• **Available data**
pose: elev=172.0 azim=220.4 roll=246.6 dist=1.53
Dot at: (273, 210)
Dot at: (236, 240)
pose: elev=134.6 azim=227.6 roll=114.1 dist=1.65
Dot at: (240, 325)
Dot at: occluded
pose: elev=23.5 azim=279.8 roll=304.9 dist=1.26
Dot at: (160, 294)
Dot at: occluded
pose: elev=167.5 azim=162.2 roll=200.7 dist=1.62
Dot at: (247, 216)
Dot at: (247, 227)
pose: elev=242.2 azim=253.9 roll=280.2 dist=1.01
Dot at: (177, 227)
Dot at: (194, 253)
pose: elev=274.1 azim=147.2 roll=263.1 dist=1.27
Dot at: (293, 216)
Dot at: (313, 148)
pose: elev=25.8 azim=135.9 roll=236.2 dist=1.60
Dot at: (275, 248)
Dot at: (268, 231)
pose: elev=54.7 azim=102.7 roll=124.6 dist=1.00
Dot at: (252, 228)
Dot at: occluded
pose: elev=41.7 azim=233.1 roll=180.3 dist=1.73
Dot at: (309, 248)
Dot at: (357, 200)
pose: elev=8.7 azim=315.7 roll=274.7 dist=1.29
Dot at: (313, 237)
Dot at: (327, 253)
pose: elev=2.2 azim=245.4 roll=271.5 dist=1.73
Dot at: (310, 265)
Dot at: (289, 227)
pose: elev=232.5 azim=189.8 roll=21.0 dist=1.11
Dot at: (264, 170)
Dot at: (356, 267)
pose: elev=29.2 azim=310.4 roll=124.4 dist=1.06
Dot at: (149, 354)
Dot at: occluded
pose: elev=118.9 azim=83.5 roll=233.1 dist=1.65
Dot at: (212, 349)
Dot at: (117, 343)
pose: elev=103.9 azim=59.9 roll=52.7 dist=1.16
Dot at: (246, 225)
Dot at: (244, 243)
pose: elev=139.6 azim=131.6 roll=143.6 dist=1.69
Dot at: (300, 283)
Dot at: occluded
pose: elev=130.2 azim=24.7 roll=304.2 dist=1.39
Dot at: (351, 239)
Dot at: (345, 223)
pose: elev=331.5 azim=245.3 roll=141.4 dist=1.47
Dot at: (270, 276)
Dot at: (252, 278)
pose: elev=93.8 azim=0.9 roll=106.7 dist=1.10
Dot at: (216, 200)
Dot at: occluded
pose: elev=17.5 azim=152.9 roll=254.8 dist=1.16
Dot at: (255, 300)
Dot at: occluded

• **What to work on**
Could you turn all of the material above into a numbered list, one line per item, with any blank lines left out?

• **Problem solution**
1. pose: elev=172.0 azim=220.4 roll=246.6 dist=1.53
2. Dot at: (273, 210)
3. Dot at: (236, 240)
4. pose: elev=134.6 azim=227.6 roll=114.1 dist=1.65
5. Dot at: (240, 325)
6. Dot at: occluded
7. pose: elev=23.5 azim=279.8 roll=304.9 dist=1.26
8. Dot at: (160, 294)
9. Dot at: occluded
10. pose: elev=167.5 azim=162.2 roll=200.7 dist=1.62
11. Dot at: (247, 216)
12. Dot at: (247, 227)
13. pose: elev=242.2 azim=253.9 roll=280.2 dist=1.01
14. Dot at: (177, 227)
15. Dot at: (194, 253)
16. pose: elev=274.1 azim=147.2 roll=263.1 dist=1.27
17. Dot at: (293, 216)
18. Dot at: (313, 148)
19. pose: elev=25.8 azim=135.9 roll=236.2 dist=1.60
20. Dot at: (275, 248)
21. Dot at: (268, 231)
22. pose: elev=54.7 azim=102.7 roll=124.6 dist=1.00
23. Dot at: (252, 228)
24. Dot at: occluded
25. pose: elev=41.7 azim=233.1 roll=180.3 dist=1.73
26. Dot at: (309, 248)
27. Dot at: (357, 200)
28. pose: elev=8.7 azim=315.7 roll=274.7 dist=1.29
29. Dot at: (313, 237)
30. Dot at: (327, 253)
31. pose: elev=2.2 azim=245.4 roll=271.5 dist=1.73
32. Dot at: (310, 265)
33. Dot at: (289, 227)
34. pose: elev=232.5 azim=189.8 roll=21.0 dist=1.11
35. Dot at: (264, 170)
36. Dot at: (356, 267)
37. pose: elev=29.2 azim=310.4 roll=124.4 dist=1.06
38. Dot at: (149, 354)
39. Dot at: occluded
40. pose: elev=118.9 azim=83.5 roll=233.1 dist=1.65
41. Dot at: (212, 349)
42. Dot at: (117, 343)
43. pose: elev=103.9 azim=59.9 roll=52.7 dist=1.16
44. Dot at: (246, 225)
45. Dot at: (244, 243)
46. pose: elev=139.6 azim=131.6 roll=143.6 dist=1.69
47. Dot at: (300, 283)
48. Dot at: occluded
49. pose: elev=130.2 azim=24.7 roll=304.2 dist=1.39
50. Dot at: (351, 239)
51. Dot at: (345, 223)
52. pose: elev=331.5 azim=245.3 roll=141.4 dist=1.47
53. Dot at: (270, 276)
54. Dot at: (252, 278)
55. pose: elev=93.8 azim=0.9 roll=106.7 dist=1.10
56. Dot at: (216, 200)
57. Dot at: occluded
58. pose: elev=17.5 azim=152.9 roll=254.8 dist=1.16
59. Dot at: (255, 300)
60. Dot at: occluded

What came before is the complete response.